_JOB_: I'd like the records transcribed exactly, leaving the images out.

_DATASET RECORDS_:

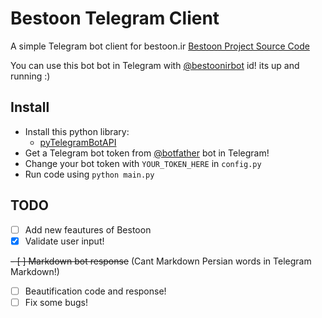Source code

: # Bestoon Telegram Client
A simple Telegram bot client for bestoon.ir [Bestoon Project Source Code](https://github.com/jadijadi/bestoon)

You can use this bot bot in Telegram with [@bestoonirbot](https://telegram.me/bestoonirbot) id! its up and running :)

## Install
* Install this python library:
	* [pyTelegramBotAPI](https://github.com/eternnoir/pyTelegramBotAPI)
* Get a Telegram bot token from [@botfather](https://telegram.me/BotFather) bot in Telegram!
* Change your bot token with `YOUR_TOKEN_HERE` in `config.py`
* Run code using `python main.py`

## TODO
- [ ] Add new feautures of Bestoon
- [x] Validate user input!

~~- [ ] Markdown bot response~~ (Cant Markdown Persian words in Telegram Markdown!)

- [ ] Beautification code and response!
- [ ] Fix some bugs!
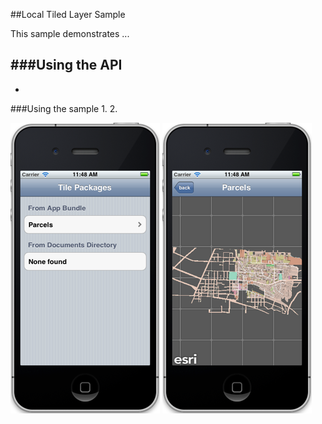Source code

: ##Local Tiled Layer Sample 

This sample demonstrates ...

###Using the API
- 
-

###Using the sample
1. 
2. 

![](image.png)
![](image2.png)




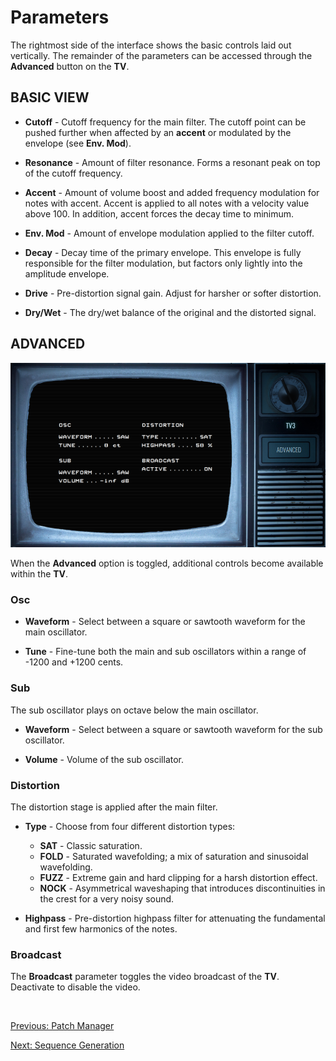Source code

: # Parameters

The rightmost side of the interface shows the basic controls laid out 
vertically. The remainder of the parameters can be accessed through the 
**Advanced** button on the **TV**.

## **BASIC VIEW**
    
- **Cutoff** - Cutoff frequency for the main filter. The cutoff point 
can be pushed further when affected by an **accent** or modulated by 
the envelope (see **Env. Mod**).


- **Resonance** - Amount of filter resonance. Forms a resonant peak on 
top of the cutoff frequency.

- **Accent** - Amount of volume boost and added frequency modulation 
for notes with accent. Accent is applied to all notes with a velocity 
value above 100. In addition, accent forces the decay time to minimum.

- **Env. Mod** - Amount of envelope modulation applied to the filter 
cutoff. 

- **Decay** - Decay time of the primary envelope. This envelope is fully 
responsible for the filter modulation, but factors only lightly into the 
amplitude envelope.

- **Drive** - Pre-distortion signal gain. Adjust for harsher or softer 
distortion.

- **Dry/Wet** - The dry/wet balance of the original and the distorted 
signal.

## **ADVANCED**

<img src="/tv3/images/parameters-advanced.png" width="600" alt="TV3 Parameters Advanced" style="padding: 0px; bottom-padding: 0px" />

<br>

When the **Advanced** option is toggled, additional controls become 
available within the **TV**.

### **Osc**

- **Waveform** - Select between a square or sawtooth waveform for the 
main oscillator.

- **Tune** - Fine-tune both the main and sub oscillators within a range of 
-1200 and +1200 cents.

### **Sub**

The sub oscillator plays on octave below the main oscillator.

- **Waveform** - Select between a square or sawtooth waveform for the sub 
oscillator.

- **Volume** - Volume of the sub oscillator.

### **Distortion**

The distortion stage is applied after the main filter.

- **Type** - Choose from four different distortion types:
    - **SAT** - Classic saturation.
    - **FOLD** - Saturated wavefolding; a mix of saturation and sinusoidal 
    wavefolding.
    - **FUZZ** - Extreme gain and hard clipping for a harsh distortion 
    effect.
    - **NOCK** - Asymmetrical waveshaping that introduces discontinuities 
    in the crest for a very noisy sound.

- **Highpass** - Pre-distortion highpass filter for attenuating the 
fundamental and first few harmonics of the notes.

### **Broadcast**

The **Broadcast** parameter toggles the video broadcast of the **TV**. 
Deactivate to disable the video.

<br>

[Previous: Patch Manager](patch-manager)

[Next: Sequence Generation](sequence-generation)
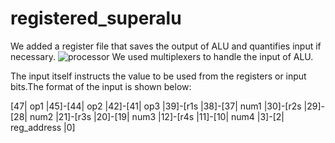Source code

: # registered_superalu
We added a register file that saves the output of ALU and quantifies input if necessary.
![processor](https://user-images.githubusercontent.com/95965466/184317235-a9c0bfe5-e27b-4045-b855-f595dc3f7db5.jpg)
We used multiplexers to handle the input of ALU.

The input itself instructs the value to be used from the registers or input bits.The format of the input is shown below:

[47| op1 |45]-[44| op2 |42]-[41| op3 |39]-[r1s |38]-[37| num1 |30]-[r2s |29]-[28| num2 |21]-[r3s |20]-[19| num3 |12]-[r4s |11]-[10| num4 |3]-[2| reg_address |0]
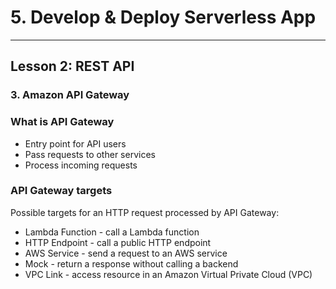 # 5. Develop & Deploy Serverless App
___

## Lesson 2: REST API

### 3. Amazon API Gateway 



### What is API Gateway

* Entry point for API users
* Pass requests to other services
* Process incoming requests

### API Gateway targets

Possible targets for an HTTP request processed by API Gateway:

* Lambda Function - call a Lambda function
* HTTP Endpoint - call a public HTTP endpoint
* AWS Service - send a request to an AWS service
* Mock - return a response without calling a backend
* VPC Link - access resource in an Amazon Virtual Private Cloud (VPC)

_PROBLEM SOLUTION_:
Source code

: # Bestoon Telegram Client
A simple Telegram bot client for bestoon.ir [Bestoon Project Source Code](https://github.com/jadijadi/bestoon)

You can use this bot bot in Telegram with [@bestoonirbot](https://telegram.me/bestoonirbot) id! its up and running :)

## Install
* Install this python library:
	* [pyTelegramBotAPI](https://github.com/eternnoir/pyTelegramBotAPI)
* Get a Telegram bot token from [@botfather](https://telegram.me/BotFather) bot in Telegram!
* Change your bot token with `YOUR_TOKEN_HERE` in `config.py`
* Run code using `python main.py`

## TODO
- [ ] Add new feautures of Bestoon
- [x] Validate user input!

~~- [ ] Markdown bot response~~ (Cant Markdown Persian words in Telegram Markdown!)

- [ ] Beautification code and response!
- [ ] Fix some bugs!
Source code

: ##Local Tiled Layer Sample 

This sample demonstrates ...

###Using the API
- 
-

###Using the sample
1. 
2. 

![](image.png)
![](image2.png)




Source code

: # Parameters

The rightmost side of the interface shows the basic controls laid out 
vertically. The remainder of the parameters can be accessed through the 
**Advanced** button on the **TV**.

## **BASIC VIEW**
    
- **Cutoff** - Cutoff frequency for the main filter. The cutoff point 
can be pushed further when affected by an **accent** or modulated by 
the envelope (see **Env. Mod**).


- **Resonance** - Amount of filter resonance. Forms a resonant peak on 
top of the cutoff frequency.

- **Accent** - Amount of volume boost and added frequency modulation 
for notes with accent. Accent is applied to all notes with a velocity 
value above 100. In addition, accent forces the decay time to minimum.

- **Env. Mod** - Amount of envelope modulation applied to the filter 
cutoff. 

- **Decay** - Decay time of the primary envelope. This envelope is fully 
responsible for the filter modulation, but factors only lightly into the 
amplitude envelope.

- **Drive** - Pre-distortion signal gain. Adjust for harsher or softer 
distortion.

- **Dry/Wet** - The dry/wet balance of the original and the distorted 
signal.

## **ADVANCED**

<img src="/tv3/images/parameters-advanced.png" width="600" alt="TV3 Parameters Advanced" style="padding: 0px; bottom-padding: 0px" />

<br>

When the **Advanced** option is toggled, additional controls become 
available within the **TV**.

### **Osc**

- **Waveform** - Select between a square or sawtooth waveform for the 
main oscillator.

- **Tune** - Fine-tune both the main and sub oscillators within a range of 
-1200 and +1200 cents.

### **Sub**

The sub oscillator plays on octave below the main oscillator.

- **Waveform** - Select between a square or sawtooth waveform for the sub 
oscillator.

- **Volume** - Volume of the sub oscillator.

### **Distortion**

The distortion stage is applied after the main filter.

- **Type** - Choose from four different distortion types:
    - **SAT** - Classic saturation.
    - **FOLD** - Saturated wavefolding; a mix of saturation and sinusoidal 
    wavefolding.
    - **FUZZ** - Extreme gain and hard clipping for a harsh distortion 
    effect.
    - **NOCK** - Asymmetrical waveshaping that introduces discontinuities 
    in the crest for a very noisy sound.

- **Highpass** - Pre-distortion highpass filter for attenuating the 
fundamental and first few harmonics of the notes.

### **Broadcast**

The **Broadcast** parameter toggles the video broadcast of the **TV**. 
Deactivate to disable the video.

<br>

[Previous: Patch Manager](patch-manager)

[Next: Sequence Generation](sequence-generation)
Source code

: # registered_superalu
We added a register file that saves the output of ALU and quantifies input if necessary.
![processor](https://user-images.githubusercontent.com/95965466/184317235-a9c0bfe5-e27b-4045-b855-f595dc3f7db5.jpg)
We used multiplexers to handle the input of ALU.

The input itself instructs the value to be used from the registers or input bits.The format of the input is shown below:

[47| op1 |45]-[44| op2 |42]-[41| op3 |39]-[r1s |38]-[37| num1 |30]-[r2s |29]-[28| num2 |21]-[r3s |20]-[19| num3 |12]-[r4s |11]-[10| num4 |3]-[2| reg_address |0]
 # 5. Develop & Deploy Serverless App
___

## Lesson 2: REST API

### 3. Amazon API Gateway 



### What is API Gateway

* Entry point for API users
* Pass requests to other services
* Process incoming requests

### API Gateway targets

Possible targets for an HTTP request processed by API Gateway:

* Lambda Function - call a Lambda function
* HTTP Endpoint - call a public HTTP endpoint
* AWS Service - send a request to an AWS service
* Mock - return a response without calling a backend
* VPC Link - access resource in an Amazon Virtual Private Cloud (VPC)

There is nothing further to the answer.